GOAL OF THE EXERCISE → Using the records below, transcribe word for word the stretch from the line that contains "left ankle: (230, 411)" through the line that contains "left shoulder: (392, 228)", both end lines included, and nothing else.

Skeletal landmark data
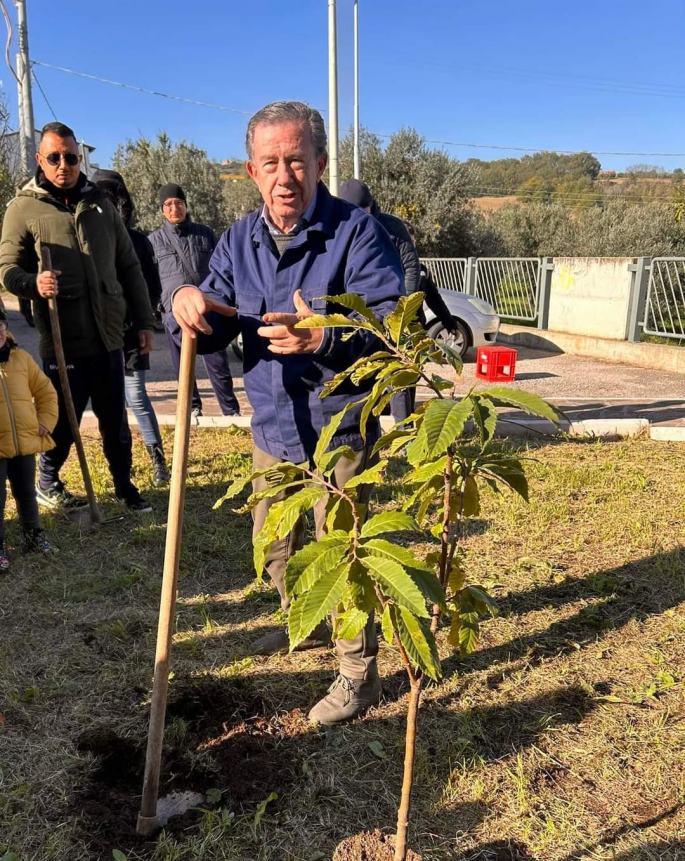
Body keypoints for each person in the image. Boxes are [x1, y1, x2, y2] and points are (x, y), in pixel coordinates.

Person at [171, 100, 403, 725]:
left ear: (320, 164)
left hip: (340, 430)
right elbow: (215, 321)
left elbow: (387, 325)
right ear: (251, 171)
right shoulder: (237, 241)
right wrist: (188, 302)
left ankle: (359, 671)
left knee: (344, 556)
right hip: (272, 427)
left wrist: (322, 337)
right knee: (273, 547)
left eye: (296, 161)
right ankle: (305, 622)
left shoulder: (355, 232)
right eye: (270, 163)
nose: (284, 176)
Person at [0, 121, 155, 512]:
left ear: (79, 157)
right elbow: (6, 269)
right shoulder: (23, 208)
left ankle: (124, 486)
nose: (63, 165)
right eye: (54, 158)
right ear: (41, 160)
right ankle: (48, 481)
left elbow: (129, 266)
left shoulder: (101, 203)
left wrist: (143, 322)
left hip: (109, 334)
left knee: (114, 420)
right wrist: (35, 283)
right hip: (62, 335)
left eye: (70, 157)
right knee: (63, 421)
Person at [92, 169, 170, 486]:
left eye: (113, 197)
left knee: (136, 396)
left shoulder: (138, 241)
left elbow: (151, 287)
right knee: (110, 401)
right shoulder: (85, 238)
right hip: (97, 333)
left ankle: (157, 459)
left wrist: (144, 324)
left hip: (131, 332)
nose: (108, 204)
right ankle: (121, 466)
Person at [149, 184, 240, 419]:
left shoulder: (205, 234)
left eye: (178, 203)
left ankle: (230, 411)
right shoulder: (154, 241)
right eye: (168, 204)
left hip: (207, 308)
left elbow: (221, 267)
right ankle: (192, 408)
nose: (174, 208)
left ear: (186, 206)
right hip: (174, 314)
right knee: (182, 367)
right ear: (162, 210)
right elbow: (150, 278)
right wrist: (162, 307)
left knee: (218, 364)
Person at [339, 179, 422, 421]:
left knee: (399, 371)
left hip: (395, 310)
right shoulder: (339, 227)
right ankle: (361, 425)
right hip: (358, 312)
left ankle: (403, 429)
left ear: (370, 206)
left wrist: (401, 309)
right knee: (361, 371)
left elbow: (411, 267)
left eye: (360, 211)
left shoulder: (392, 228)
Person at [0, 309, 59, 570]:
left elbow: (46, 392)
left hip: (24, 442)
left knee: (26, 492)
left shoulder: (21, 358)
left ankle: (33, 535)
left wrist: (45, 420)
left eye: (0, 325)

YOUR RESPONSE →
left ankle: (230, 411)
right shoulder: (154, 241)
right eye: (168, 204)
left hip: (207, 308)
left elbow: (221, 267)
right ankle: (192, 408)
nose: (174, 208)
left ear: (186, 206)
right hip: (174, 314)
right knee: (182, 367)
right ear: (162, 210)
right elbow: (150, 278)
right wrist: (162, 307)
left knee: (218, 364)
Person at [339, 179, 422, 421]:
left knee: (399, 371)
left hip: (395, 310)
right shoulder: (339, 227)
right ankle: (361, 425)
right hip: (358, 312)
left ankle: (403, 429)
left ear: (370, 206)
left wrist: (401, 309)
right knee: (361, 371)
left elbow: (411, 267)
left eye: (360, 211)
left shoulder: (392, 228)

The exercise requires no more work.